Effect of starch addition on thermochemical energy storage in CaCO₃/kaolin composites

Thermochemical energy storage (TCES) has attracted widespread attention due to its high theoretical energy storage density and abundant raw material sources. However, traditional Calcium-based materials suffer from complex fabrication processes and rapid degradation of reactivity and energy storage performance during repeated high-temperature carbonation/calcination cycles, severely restricting their engineering deployment. To address these challenges, this study proposes a synergistic design strategy. We combine structural regulation with inert framework stabilization in composite CaO-based materials.
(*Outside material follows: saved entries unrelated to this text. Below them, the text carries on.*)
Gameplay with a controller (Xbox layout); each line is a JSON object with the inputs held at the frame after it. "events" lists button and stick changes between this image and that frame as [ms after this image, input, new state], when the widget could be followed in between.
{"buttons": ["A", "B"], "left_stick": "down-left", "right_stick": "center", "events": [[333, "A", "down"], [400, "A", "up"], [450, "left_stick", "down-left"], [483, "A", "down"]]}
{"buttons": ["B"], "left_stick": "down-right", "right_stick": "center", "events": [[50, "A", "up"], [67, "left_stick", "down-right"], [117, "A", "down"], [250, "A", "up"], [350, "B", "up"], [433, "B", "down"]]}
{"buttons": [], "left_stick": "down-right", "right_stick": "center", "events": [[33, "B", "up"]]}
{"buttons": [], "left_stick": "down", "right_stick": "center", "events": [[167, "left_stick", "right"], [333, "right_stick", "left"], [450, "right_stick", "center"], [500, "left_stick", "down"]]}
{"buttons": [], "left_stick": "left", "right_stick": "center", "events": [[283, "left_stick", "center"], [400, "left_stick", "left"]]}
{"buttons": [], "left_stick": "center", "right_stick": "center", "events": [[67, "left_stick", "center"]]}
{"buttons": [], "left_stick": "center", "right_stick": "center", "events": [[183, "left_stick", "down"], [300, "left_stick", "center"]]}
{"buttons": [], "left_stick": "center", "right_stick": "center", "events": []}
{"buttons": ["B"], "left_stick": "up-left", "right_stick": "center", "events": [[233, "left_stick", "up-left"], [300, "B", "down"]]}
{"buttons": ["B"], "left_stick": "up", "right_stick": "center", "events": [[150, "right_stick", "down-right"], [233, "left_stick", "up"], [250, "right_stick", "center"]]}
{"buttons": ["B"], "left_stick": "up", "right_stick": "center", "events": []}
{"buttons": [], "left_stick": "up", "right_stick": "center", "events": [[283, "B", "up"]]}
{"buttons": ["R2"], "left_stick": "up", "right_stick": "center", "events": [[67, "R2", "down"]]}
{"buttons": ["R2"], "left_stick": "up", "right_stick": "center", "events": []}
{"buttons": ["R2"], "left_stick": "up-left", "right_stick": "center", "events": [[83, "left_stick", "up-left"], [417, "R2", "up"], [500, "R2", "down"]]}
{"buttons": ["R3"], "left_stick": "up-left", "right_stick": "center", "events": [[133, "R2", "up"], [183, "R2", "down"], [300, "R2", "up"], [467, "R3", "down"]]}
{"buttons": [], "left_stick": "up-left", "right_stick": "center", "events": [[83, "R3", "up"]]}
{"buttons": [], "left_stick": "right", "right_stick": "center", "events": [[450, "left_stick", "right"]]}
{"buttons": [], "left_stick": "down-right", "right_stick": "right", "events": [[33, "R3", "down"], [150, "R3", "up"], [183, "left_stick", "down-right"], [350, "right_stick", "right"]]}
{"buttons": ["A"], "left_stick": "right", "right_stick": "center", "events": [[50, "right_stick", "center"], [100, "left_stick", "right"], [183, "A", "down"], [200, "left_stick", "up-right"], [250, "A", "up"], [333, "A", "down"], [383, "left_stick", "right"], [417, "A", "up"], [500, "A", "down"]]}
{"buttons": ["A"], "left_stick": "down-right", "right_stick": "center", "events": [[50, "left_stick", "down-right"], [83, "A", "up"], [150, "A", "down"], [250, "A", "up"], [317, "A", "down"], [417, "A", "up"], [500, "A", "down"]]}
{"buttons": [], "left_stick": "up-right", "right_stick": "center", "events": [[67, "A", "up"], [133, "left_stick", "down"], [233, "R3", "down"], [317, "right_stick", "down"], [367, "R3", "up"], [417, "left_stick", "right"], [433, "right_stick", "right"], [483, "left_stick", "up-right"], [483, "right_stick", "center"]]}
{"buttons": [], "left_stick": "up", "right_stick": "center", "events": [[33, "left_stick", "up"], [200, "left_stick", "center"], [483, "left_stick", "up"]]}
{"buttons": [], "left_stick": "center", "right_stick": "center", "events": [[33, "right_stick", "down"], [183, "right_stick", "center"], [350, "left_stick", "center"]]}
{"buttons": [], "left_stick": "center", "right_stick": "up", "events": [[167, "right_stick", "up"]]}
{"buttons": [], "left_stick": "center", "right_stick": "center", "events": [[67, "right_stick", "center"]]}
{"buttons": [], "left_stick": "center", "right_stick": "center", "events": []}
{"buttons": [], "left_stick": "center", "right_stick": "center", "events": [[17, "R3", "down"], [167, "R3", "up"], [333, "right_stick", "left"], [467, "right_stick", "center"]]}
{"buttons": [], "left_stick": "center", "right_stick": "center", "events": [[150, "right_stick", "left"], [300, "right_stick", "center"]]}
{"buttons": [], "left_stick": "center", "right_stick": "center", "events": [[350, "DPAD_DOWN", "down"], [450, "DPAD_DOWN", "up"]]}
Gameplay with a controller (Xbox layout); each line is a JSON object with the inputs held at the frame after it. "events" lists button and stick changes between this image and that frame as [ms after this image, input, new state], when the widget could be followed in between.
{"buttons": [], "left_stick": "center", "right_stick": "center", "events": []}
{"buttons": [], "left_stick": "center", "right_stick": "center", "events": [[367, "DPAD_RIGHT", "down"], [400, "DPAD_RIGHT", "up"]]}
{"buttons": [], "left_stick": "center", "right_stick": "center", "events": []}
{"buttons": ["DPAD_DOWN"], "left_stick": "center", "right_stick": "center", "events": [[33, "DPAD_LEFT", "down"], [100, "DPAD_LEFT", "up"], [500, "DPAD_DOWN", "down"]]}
We systematically investigated their reaction behavior, energy storage performance, and cycling stability. Multiscale material characterization techniques were used to reveal the evolution of phase composition and microstructure and their impact on reaction kinetics. The results indicate that, compared to pure CaO, the composite materials effectively suppress grain sintering and pore occlusion under high-temperature cycling. By maintaining an open, interconnected pore network, the materials reduce CO₂ mass-transfer resistance and delay kinetic attenuation. The optimized sample maintained stable reaction rates and energy storage density throughout the cycling tests. After 30 cycles, the energy storage density was approximately twice that of pure CaO, while the output heat flow remained consistently high and stable; notably, the maximum output heat flow reached 22.28 kW·kg⁻¹ of composite even in the 30th cycle. Furthermore, the volumetric energy storage density and cycling stability significantly outperformed the control samples, reaching 1.07 GJ·m⁻³ and 0.87 GJ·m⁻³ at the 1st and 30th cycles, respectively. This study provides new insights and a material foundation for the development of highly stable TCES materials through the synergistic regulation of structural stability and reaction kinetics.